Her mother soon followed in her footsteps. Marjory Rogers changed her name to Sumayyah and became a devout
Muslim. "She wore the hijab and did her prayers on time and nothing ever mattered to her except her connections
with God."

Aisha's father provd a more difficult recruit, so she enlisted the help of her newly converted mother (who has since
died of cancer). "My mum and I used to talk to my father about Islam and we were sitting in the sofa in the kitchen
one day and he said: "What are the words you say when you become a Muslim?" "Me and my mum just jumped on top
of him." Three years later, Aisha's brother converted "over the telephone - thanks to BT", then his wife and children 
followed, followed by her sister's son.

It didn't stop there.

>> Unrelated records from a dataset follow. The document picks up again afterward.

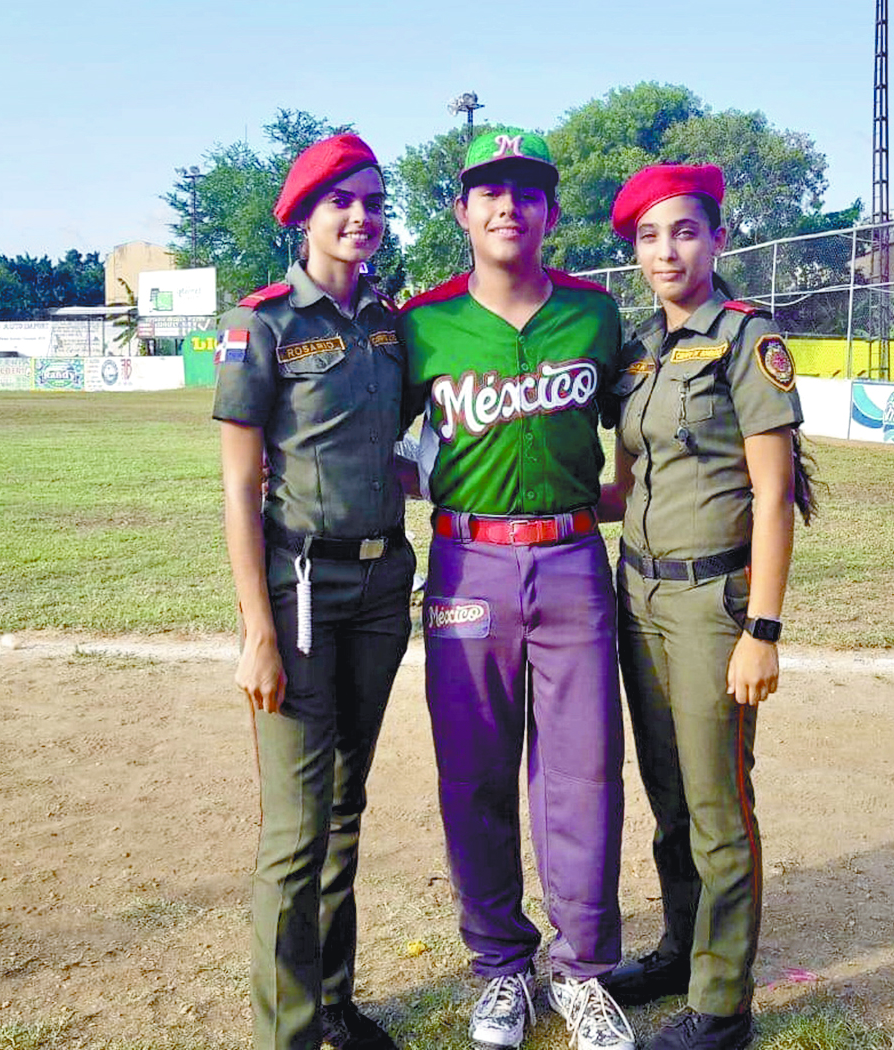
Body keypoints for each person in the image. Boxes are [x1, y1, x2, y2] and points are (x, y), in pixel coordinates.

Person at [398, 128, 635, 1050]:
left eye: (527, 192)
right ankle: (501, 968)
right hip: (467, 565)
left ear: (551, 212)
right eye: (490, 192)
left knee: (584, 774)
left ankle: (583, 974)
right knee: (474, 772)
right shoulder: (423, 323)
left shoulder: (593, 315)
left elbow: (638, 430)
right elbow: (381, 440)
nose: (508, 206)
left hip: (573, 560)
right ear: (462, 211)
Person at [596, 163, 816, 1050]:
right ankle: (681, 950)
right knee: (667, 792)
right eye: (649, 237)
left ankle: (722, 1008)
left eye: (684, 231)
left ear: (717, 238)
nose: (666, 251)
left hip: (711, 602)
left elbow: (774, 494)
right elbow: (624, 488)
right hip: (637, 591)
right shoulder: (640, 352)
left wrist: (762, 628)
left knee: (718, 804)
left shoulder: (747, 338)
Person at [213, 133, 415, 1050]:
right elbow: (239, 489)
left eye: (373, 201)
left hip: (382, 585)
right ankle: (286, 1035)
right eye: (341, 200)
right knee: (296, 832)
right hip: (299, 591)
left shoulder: (389, 322)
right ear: (303, 215)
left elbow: (403, 443)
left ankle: (333, 1002)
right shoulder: (262, 324)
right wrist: (257, 631)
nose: (360, 216)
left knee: (345, 804)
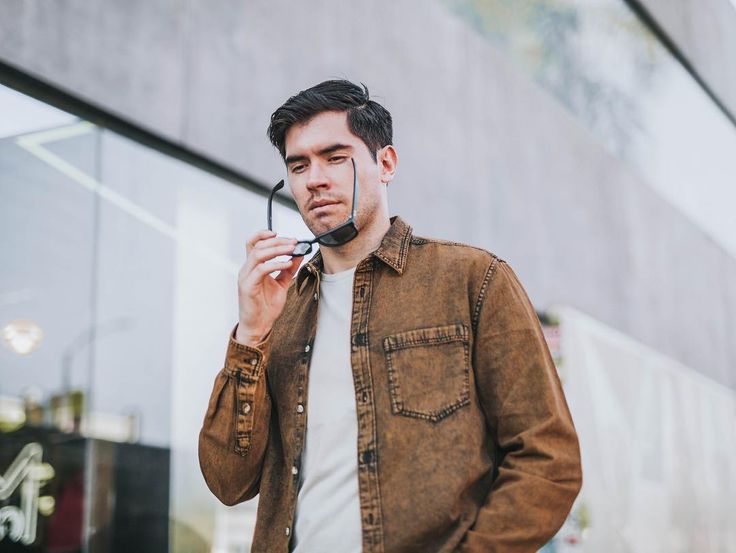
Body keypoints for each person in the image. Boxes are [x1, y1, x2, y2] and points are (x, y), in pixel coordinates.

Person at [198, 79, 582, 553]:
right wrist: (252, 335)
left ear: (386, 164)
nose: (315, 178)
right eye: (299, 165)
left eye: (335, 157)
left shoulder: (473, 280)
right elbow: (227, 481)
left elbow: (549, 458)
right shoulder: (280, 309)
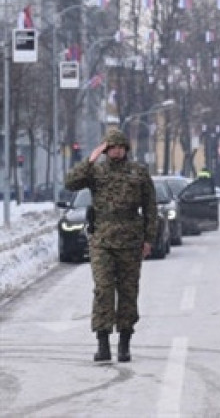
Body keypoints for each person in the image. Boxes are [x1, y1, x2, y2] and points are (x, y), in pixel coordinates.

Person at [64, 129, 157, 363]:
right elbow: (70, 183)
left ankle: (125, 343)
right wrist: (90, 159)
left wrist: (148, 239)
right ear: (106, 150)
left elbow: (150, 208)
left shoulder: (138, 172)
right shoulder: (96, 171)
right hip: (102, 240)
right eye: (111, 147)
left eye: (120, 147)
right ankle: (102, 341)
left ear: (126, 148)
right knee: (103, 290)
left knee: (128, 291)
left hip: (130, 239)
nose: (116, 151)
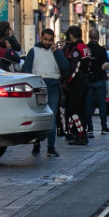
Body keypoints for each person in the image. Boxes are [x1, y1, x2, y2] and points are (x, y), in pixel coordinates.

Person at [21, 28, 68, 157]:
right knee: (38, 118)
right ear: (41, 38)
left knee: (51, 117)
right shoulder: (33, 51)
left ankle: (51, 147)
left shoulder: (56, 52)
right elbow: (26, 69)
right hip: (38, 88)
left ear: (53, 40)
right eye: (45, 39)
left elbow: (65, 66)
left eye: (50, 40)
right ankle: (37, 144)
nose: (47, 42)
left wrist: (56, 52)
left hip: (53, 88)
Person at [60, 25, 93, 145]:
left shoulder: (76, 50)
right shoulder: (85, 47)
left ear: (71, 35)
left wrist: (67, 81)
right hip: (85, 81)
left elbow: (75, 68)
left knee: (72, 109)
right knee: (80, 109)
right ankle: (77, 133)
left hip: (77, 83)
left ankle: (81, 134)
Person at [85, 28, 109, 136]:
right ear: (98, 37)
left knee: (88, 105)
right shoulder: (101, 50)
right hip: (100, 79)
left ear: (89, 37)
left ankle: (89, 128)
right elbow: (106, 64)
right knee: (102, 105)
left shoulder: (86, 49)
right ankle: (104, 127)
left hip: (88, 80)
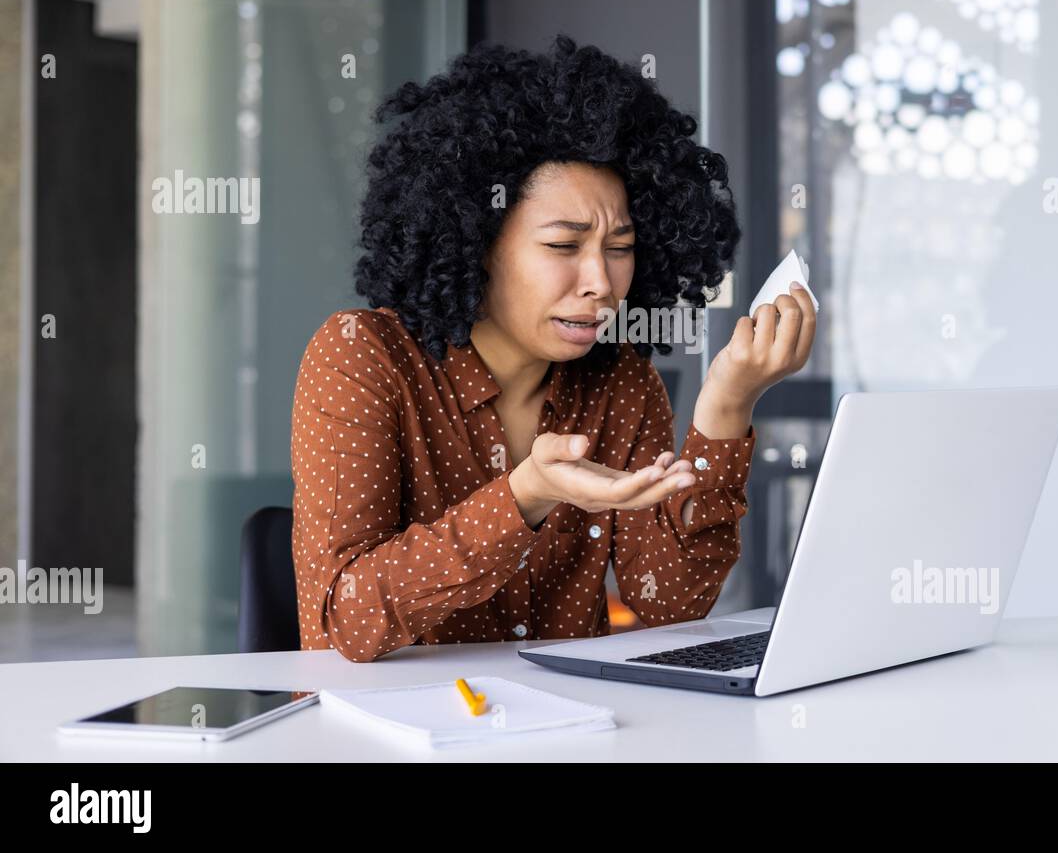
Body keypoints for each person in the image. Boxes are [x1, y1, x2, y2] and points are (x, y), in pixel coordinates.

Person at [290, 34, 815, 662]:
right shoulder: (363, 356)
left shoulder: (622, 383)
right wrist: (524, 496)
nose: (600, 281)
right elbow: (344, 617)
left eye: (619, 248)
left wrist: (728, 402)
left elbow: (670, 602)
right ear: (476, 241)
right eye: (564, 247)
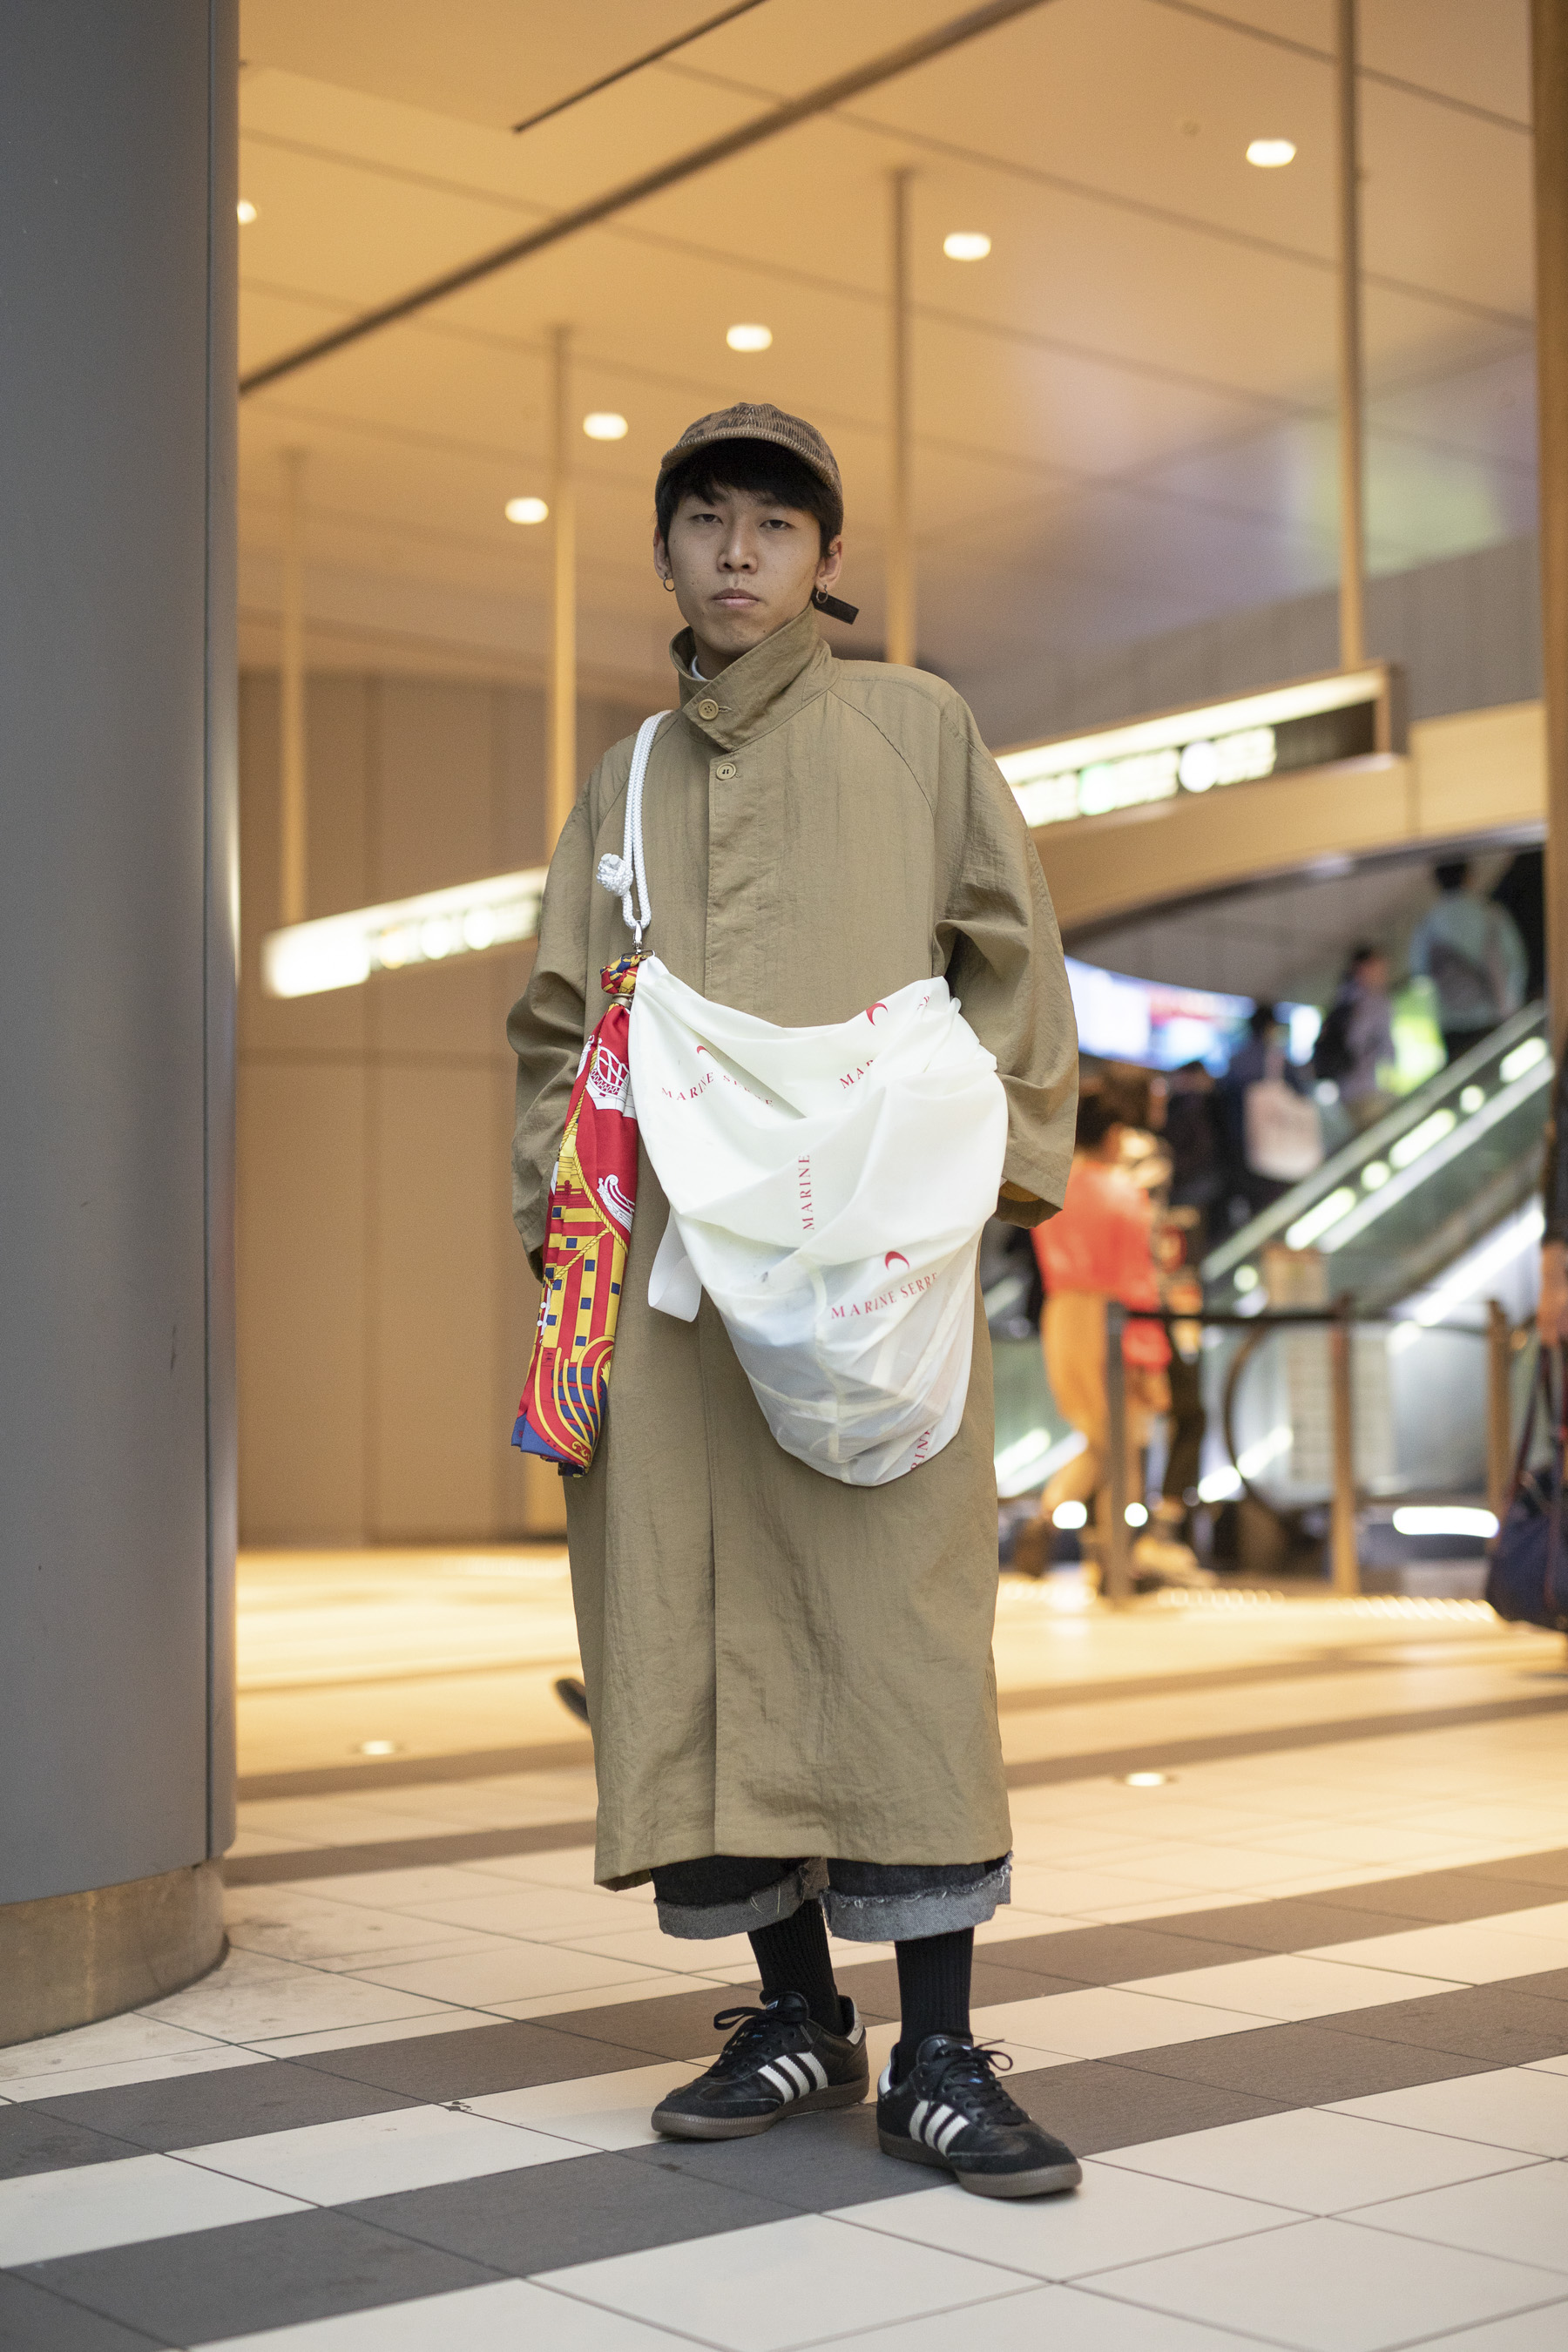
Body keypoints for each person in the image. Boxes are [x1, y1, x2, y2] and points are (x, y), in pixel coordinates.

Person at [507, 402, 1082, 2198]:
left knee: (898, 1629)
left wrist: (976, 1188)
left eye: (775, 523)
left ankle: (940, 2052)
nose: (739, 551)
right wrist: (564, 1233)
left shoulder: (917, 728)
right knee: (697, 1623)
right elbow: (556, 1024)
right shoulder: (625, 781)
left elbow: (1017, 961)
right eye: (707, 520)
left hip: (874, 1275)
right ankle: (793, 2015)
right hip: (673, 1292)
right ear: (665, 553)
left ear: (827, 558)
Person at [1010, 1091, 1202, 1584]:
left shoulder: (1051, 1185)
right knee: (1122, 1441)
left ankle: (1061, 1526)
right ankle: (1112, 1557)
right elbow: (1138, 1279)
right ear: (1114, 1135)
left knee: (1100, 1438)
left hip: (1062, 1314)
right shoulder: (1120, 1192)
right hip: (1110, 1317)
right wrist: (1152, 1355)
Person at [1409, 860, 1527, 1064]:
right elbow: (1516, 964)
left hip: (1451, 1023)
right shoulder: (1491, 914)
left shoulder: (1428, 925)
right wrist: (1510, 1008)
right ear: (1468, 877)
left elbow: (1419, 974)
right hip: (1490, 1015)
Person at [1315, 944, 1395, 1132]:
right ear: (1363, 968)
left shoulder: (1342, 999)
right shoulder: (1374, 1002)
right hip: (1368, 1086)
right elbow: (1370, 1043)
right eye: (1378, 967)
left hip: (1345, 1089)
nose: (1383, 973)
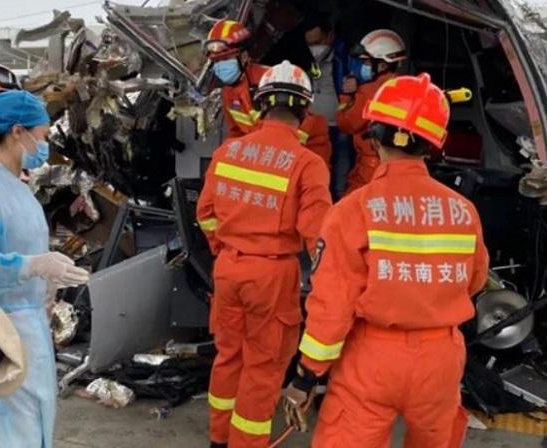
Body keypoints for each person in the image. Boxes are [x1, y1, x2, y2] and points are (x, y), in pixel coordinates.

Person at [283, 73, 489, 447]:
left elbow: (333, 306)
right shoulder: (463, 211)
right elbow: (474, 281)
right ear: (433, 143)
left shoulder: (353, 210)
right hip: (441, 358)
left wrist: (307, 376)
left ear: (374, 137)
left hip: (372, 356)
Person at [197, 60, 332, 448]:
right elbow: (318, 237)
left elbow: (205, 214)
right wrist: (330, 287)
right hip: (271, 277)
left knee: (228, 358)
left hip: (228, 269)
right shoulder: (308, 164)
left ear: (260, 104)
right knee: (263, 367)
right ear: (304, 109)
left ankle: (219, 440)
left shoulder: (228, 152)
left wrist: (226, 249)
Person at [0, 90, 90, 447]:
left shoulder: (16, 186)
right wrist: (33, 265)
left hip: (30, 325)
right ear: (17, 132)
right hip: (1, 331)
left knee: (34, 421)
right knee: (8, 431)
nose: (45, 144)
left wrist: (48, 280)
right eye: (43, 135)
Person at [205, 19, 332, 167]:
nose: (220, 66)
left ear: (244, 56)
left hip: (296, 154)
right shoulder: (229, 92)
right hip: (263, 157)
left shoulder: (273, 80)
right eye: (216, 61)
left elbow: (309, 128)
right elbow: (236, 133)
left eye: (226, 59)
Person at [336, 29, 406, 194]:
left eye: (367, 63)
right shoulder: (404, 87)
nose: (363, 67)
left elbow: (346, 124)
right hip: (397, 165)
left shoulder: (368, 91)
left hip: (370, 168)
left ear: (382, 65)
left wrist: (347, 97)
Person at [301, 15, 354, 199]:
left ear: (330, 36)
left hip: (339, 128)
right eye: (310, 44)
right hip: (313, 129)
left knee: (340, 181)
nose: (314, 48)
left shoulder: (345, 59)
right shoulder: (305, 59)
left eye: (318, 42)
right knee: (316, 178)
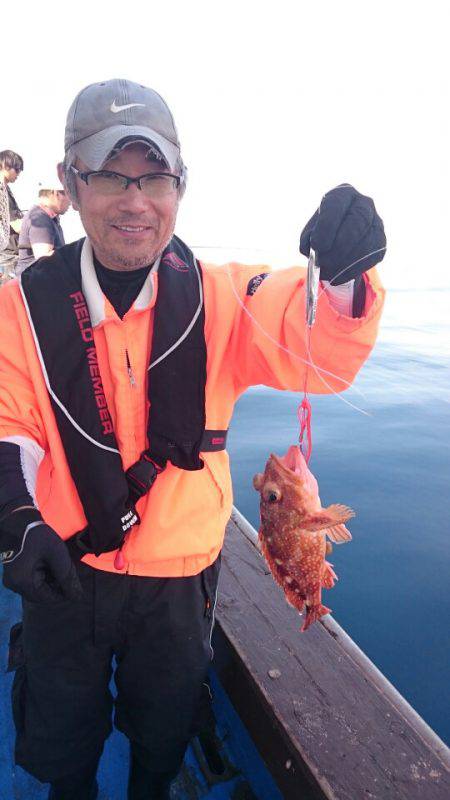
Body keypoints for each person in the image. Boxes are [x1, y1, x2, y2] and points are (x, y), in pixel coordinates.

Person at [0, 79, 386, 800]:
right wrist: (16, 521)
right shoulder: (19, 308)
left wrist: (342, 280)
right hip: (59, 565)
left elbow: (313, 341)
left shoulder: (222, 297)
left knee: (164, 724)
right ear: (70, 182)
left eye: (155, 177)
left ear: (181, 184)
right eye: (111, 175)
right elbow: (7, 421)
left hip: (179, 575)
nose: (135, 198)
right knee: (61, 735)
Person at [16, 172, 70, 274]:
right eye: (69, 194)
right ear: (56, 193)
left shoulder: (49, 218)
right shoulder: (40, 218)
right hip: (34, 284)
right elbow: (44, 259)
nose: (71, 202)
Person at [0, 150, 24, 281]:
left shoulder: (5, 189)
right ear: (5, 165)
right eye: (17, 169)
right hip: (7, 255)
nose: (19, 173)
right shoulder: (2, 191)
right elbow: (17, 225)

Her family converted, Aisha turned her attention to Cowcaddens, with its tightly packed rows of crumbling, grey
tenement flats. Every Monday for the past 13 years, Aisha has held classes in Islam for Scottish women. So far she has helped
to convert over 30.

The women come from a bewildering array of backgrounds. Trudy, a lecturer at the University of Glasgow and a former
Catholic, attended Aisha's classes purely because she was commissioned to carry out some research. But after six
months of classes she converted, deciding that Christianity was riddled with "logical inconsistencies". Unlike Aisha,
Trudy has chosen not to wear the hijab, believing it to be a masculine interpretation of the Koran. Her family don't know
that she has converted. 

"I could tell she was beginning to be affected by the talks", Aisha says. How could she tell? "I don't know, it was just
a feeling."

The classes include Muslim girls tempted by Western ideals and needing salvation, practising Muslim women who want
an open forum for discussion denied them at the local male-dominated mosque, and those simply interested in Islam. Aisha
welcomes questions. "We cannot expect people blindly to believe."

Her husband, Mohammad Bhutta, now 41, does not seem so driven to convert Scottish lads to Muslim brothers. He 
occasionally helps out in the family restaurant, but his main aim in life is to ensure the couple's five children grow up
as Muslims. The eldest, Safia, "nearly 14, alhumidlillah (Praise be to God!)", is not averse to a spot of recruiting herself.
One day she met a woman in the street and carried her shopping, the woman attended Aisha's classes and is now a Muslim.

"I can honestly say I have never regretted it", Aisha says of her conversion to Islam. "Every marriage has its ups and downs
and sometimes you need something to pull you out of any hardship. But the Prophet Peace by upon him, said: 'Every hardship
has an ease.' So when you're going through a difficult stage, you work for that ease to come."

Mohammed is more romantic: "I feel we have known each other for centuries and must never part from one another. According
to Islam, you are not just partners for life, you can be partners in heaven as well, for ever. Its a beautiful thing, you know."